3. Dem Urheber stehen an seinem Werk nationale Schutzrechte zu. Nach dem im Urheberrecht geltenden Territorialitätsprinzip kann ein inländisches Urheberrecht grundsätzlich nur durch eine zumindest teilweise im Inland begangene Handlung verletzt werden. Will der Urheber darüber hinaus sein Schadensersatzbegehren auch auf die Verletzung von im Ausland bestehender urheberrechtlicher Nutzungsrechte stützten, müssen diese ausdrücklich zum Gegenstand des Rechtsstreit (Streitgegenstand) gemacht werden. (tm.)
4. Die Rechtsordnung, welche die Schutzwirkung des Immaterialgüterrechts bestimmt, ist der Disposition der Parteien entzogen und beurteilt sich nach dem deutschen internationalen Privatrecht. (tm.)

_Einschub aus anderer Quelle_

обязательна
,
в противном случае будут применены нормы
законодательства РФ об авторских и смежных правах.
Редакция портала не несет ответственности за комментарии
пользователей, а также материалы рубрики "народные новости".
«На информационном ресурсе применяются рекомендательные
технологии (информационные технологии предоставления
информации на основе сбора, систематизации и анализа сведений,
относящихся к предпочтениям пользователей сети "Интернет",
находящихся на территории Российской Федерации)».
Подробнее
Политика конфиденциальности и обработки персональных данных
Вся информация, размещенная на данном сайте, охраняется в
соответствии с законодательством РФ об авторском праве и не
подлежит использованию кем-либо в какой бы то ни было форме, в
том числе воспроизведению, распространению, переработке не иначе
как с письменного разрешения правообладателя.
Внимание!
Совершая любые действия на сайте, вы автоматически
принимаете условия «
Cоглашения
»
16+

5. Die Frage, ob Ansprüche wegen Verletzung urheberrechtlicher Nutzungsrechte bestehen, ist grundsätzlich nach dem Recht desjenigen Staates zu beurteilen, für dessen Gebiet der Immaterialgüterschutz in Anspruch genommen wird (Recht des Schutzlandes). (tm.)

Tatbestand

[1] Der Kläger, ein bildender Künstler, bemalte im Jahre 1995 drei zusammenhängende Elemente der Berliner Mauer am Leipziger Platz in Berlin-Mitte. Sein Werk betitelte er mit “Ost-West-Dialog”. Eine Signierung nahm er nicht vor. Das Grundstück, mit dem die Mauerstücke fest verbunden waren, stand im Eigentum des Landes Berlin; dieses hatte der Bemalung nicht zugestimmt.

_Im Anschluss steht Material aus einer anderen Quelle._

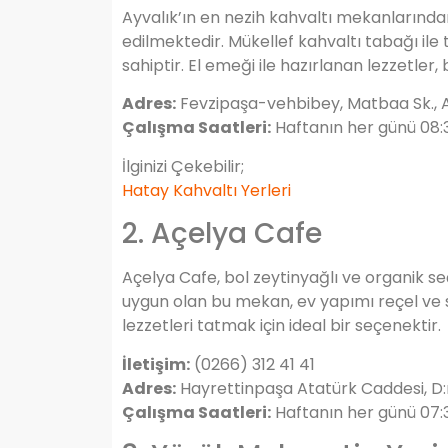
Ayvalık’ın en nezih kahvaltı mekanlarından
edilmektedir. Mükellef kahvaltı tabağı il
sahiptir. El emeği ile hazırlanan lezzetler,
Adres:
Fevzipaşa-vehbibey, Matbaa Sk., A
Çalışma Saatleri:
Haftanın her günü 08:
İlginizi Çekebilir;
Hatay Kahvaltı Yerleri
2. Açelya Cafe
Açelya Cafe, bol zeytinyağlı ve organik seçe
uygun olan bu mekan, ev yapımı reçel ve s
lezzetleri tatmak için ideal bir seçenektir.
İletişim:
(0266) 312 41 41
Adres:
Hayrettinpaşa Atatürk Caddesi, D:n
Çalışma Saatleri:
Haftanın her günü 07:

[2] Am 12. Juli 2001 fand auf dem Leipziger Platz ein Festakt statt, in dessen Verlauf das Land Berlin die vom Kläger bemalten Mauersegmente dem Deutschen Bundestag schenkte. Dessen Präsident schenkte die Mauerelemente der UNO, deren Generalsekretär Annan bei dem Festakt anwesend war. Der jeweilige Übergabeakt erfolgte an diesem Tag nur symbolisch. Die Mauerelemente blieben zunächst an Ort und Stelle. Übergeben wurden sie der UNO am 4. April 2002 in New York im Park der Vereinten Nationen. An den Mauersegmenten ist eine 55 cm x 55 cm große Tafel montiert, die über die Geschichte der Berliner Mauer unterrichtet und mit der Angabe schließt: “This graffito was created after the fall of the Wall. Artist: K. “.

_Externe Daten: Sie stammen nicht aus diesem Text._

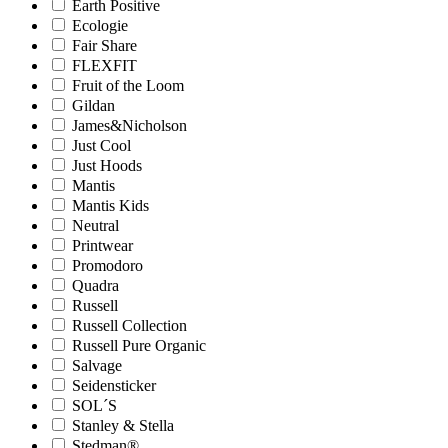
Earth Positive
Ecologie
Fair Share
FLEXFIT
Fruit of the Loom
Gildan
James&Nicholson
Just Cool
Just Hoods
Mantis
Mantis Kids
Neutral
Printwear
Promodoro
Quadra
Russell
Russell Collection
Russell Pure Organic
Salvage
Seidensticker
SOL´S
Stanley & Stella
Stedman®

[3] Der Kläger hat die Beklagte, die Bundesrepublik Deutschland, auf Schadensersatz wegen Verletzung seines urheberrechtlichen Verbreitungsrechts und seines Rechts auf Urheberbenennung in Anspruch genommen. Er hat geltend gemacht, die Beklagte habe die Mauerelemente ohne seine Zustimmung im Wege der Veräußerung erstmals in den Verkehr gebracht. Sein Recht auf Urheberbenennung sei sowohl bei dem Festakt am 12. Juli 2001 als auch bei der Übergabe am 4. April 2002 in New York verletzt worden. Auf der Tafel, die an den Mauerelementen angebracht worden sei, werde nicht ausreichend auf ihn als Künstler hingewiesen.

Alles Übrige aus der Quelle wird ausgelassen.